**ÉNONCÉ A**
Selon le texte d'étude, dans quelle ville et en quelle année le groupe est-il né ?
**ÉNONCÉ B**
Modifie le passage du texte d'étude qui commence aux mots « Il y a eu tout » et s'arrête après « Miguel López (bandonéon). » : remplace « nonette » par « octuor ».

------ TEXTE D'ÉTUDE ------

Miguel Praino (violon alto) - Miguel López (bandonéon) - Juan Cedrón (guitare et chant) - Román Cedrón (contrebasse)
Groupe de musiciens argentins né à Buenos Aires en 1964. Comme son nom ne
l’indique pas, le groupe a d’abord été un trio. À la fin des années 1960, le
groupe devient quatuor. Les quatre musiciens sont alors : Juan Cedrón (guitare
et chant), Miguel Praino (violon), César Stroscio (bandonéon), Jorge Sarraute
(contrebasse).
Il y a eu tout au long de la trajectoire du
Cuarteto Cedrón modification de certains de ses membres. Pendant de longues
années, Carlos Carlsen a remplacé la contrebasse en introduisant le violoncelle
et la basse électrique. Beaucoup plus tard, à la fin des années 1990, le quatuor
devient quintet (sans changer de nom pour autant) par incorporation d’Emilio
Cedrón au violon. Parallèlement aux activités du Cuarteto, le groupe est à
l’origine d’autres formations, parmi lesquelles un nonette et un orchestre de
quatorze musiciens appelé La Típica. Actuellement, les membres du groupe sont :
Juan Cedrón (guitare et chant), Miguel Praino (violon alto), Román Cedrón
(contrebasse), Miguel López (bandonéon).

------ DONNÉES SOURCES ------

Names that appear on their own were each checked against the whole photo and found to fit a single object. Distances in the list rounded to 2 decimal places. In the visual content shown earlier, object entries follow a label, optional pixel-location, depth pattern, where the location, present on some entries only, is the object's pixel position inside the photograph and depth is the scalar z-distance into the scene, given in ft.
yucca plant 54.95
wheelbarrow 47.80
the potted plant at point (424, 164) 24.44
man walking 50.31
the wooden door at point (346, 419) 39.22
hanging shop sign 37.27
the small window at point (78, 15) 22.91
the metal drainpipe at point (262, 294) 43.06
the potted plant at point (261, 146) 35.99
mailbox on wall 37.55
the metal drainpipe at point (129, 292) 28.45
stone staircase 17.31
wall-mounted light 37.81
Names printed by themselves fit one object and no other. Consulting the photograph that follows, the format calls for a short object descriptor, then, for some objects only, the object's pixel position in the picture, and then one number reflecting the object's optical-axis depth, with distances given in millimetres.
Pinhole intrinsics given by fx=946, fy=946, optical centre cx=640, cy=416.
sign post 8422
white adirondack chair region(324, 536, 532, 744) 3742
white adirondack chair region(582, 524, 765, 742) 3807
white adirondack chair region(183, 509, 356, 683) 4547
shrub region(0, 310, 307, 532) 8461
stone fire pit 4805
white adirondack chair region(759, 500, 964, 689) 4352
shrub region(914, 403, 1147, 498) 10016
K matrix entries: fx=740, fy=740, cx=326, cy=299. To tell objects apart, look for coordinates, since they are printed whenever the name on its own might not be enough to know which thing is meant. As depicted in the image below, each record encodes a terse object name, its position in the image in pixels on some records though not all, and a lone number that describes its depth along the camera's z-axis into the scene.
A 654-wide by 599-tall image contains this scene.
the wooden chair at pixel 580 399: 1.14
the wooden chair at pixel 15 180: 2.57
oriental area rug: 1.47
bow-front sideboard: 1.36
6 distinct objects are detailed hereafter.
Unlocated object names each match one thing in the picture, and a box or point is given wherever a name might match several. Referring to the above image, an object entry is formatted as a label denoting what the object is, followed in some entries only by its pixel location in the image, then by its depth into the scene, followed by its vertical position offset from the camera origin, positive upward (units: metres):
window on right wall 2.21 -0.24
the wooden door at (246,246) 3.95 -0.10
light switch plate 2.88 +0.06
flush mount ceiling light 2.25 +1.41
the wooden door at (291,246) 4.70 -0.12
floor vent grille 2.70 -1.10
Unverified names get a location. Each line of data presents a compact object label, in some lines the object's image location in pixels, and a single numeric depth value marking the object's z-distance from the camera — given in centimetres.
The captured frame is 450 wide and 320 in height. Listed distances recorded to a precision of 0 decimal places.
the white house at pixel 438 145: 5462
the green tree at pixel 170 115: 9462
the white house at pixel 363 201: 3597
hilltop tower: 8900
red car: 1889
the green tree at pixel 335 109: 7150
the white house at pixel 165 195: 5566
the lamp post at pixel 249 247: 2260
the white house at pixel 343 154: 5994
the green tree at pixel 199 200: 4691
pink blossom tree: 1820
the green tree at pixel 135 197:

------

**CORRIGÉ DÉTAILLÉ A**
À Buenos Aires, en 1964.

**CORRIGÉ DÉTAILLÉ B**
Il y a eu tout au long de la trajectoire du
Cuarteto Cedrón modification de certains de ses membres. Pendant de longues
années, Carlos Carlsen a remplacé la contrebasse en introduisant le violoncelle
et la basse électrique. Beaucoup plus tard, à la fin des années 1990, le quatuor
devient quintet (sans changer de nom pour autant) par incorporation d’Emilio
Cedrón au violon. Parallèlement aux activités du Cuarteto, le groupe est à
l’origine d’autres formations, parmi lesquelles un octuor et un orchestre de
quatorze musiciens appelé La Típica. Actuellement, les membres du groupe sont :
Juan Cedrón (guitare et chant), Miguel Praino (violon alto), Román Cedrón
(contrebasse), Miguel López (bandonéon).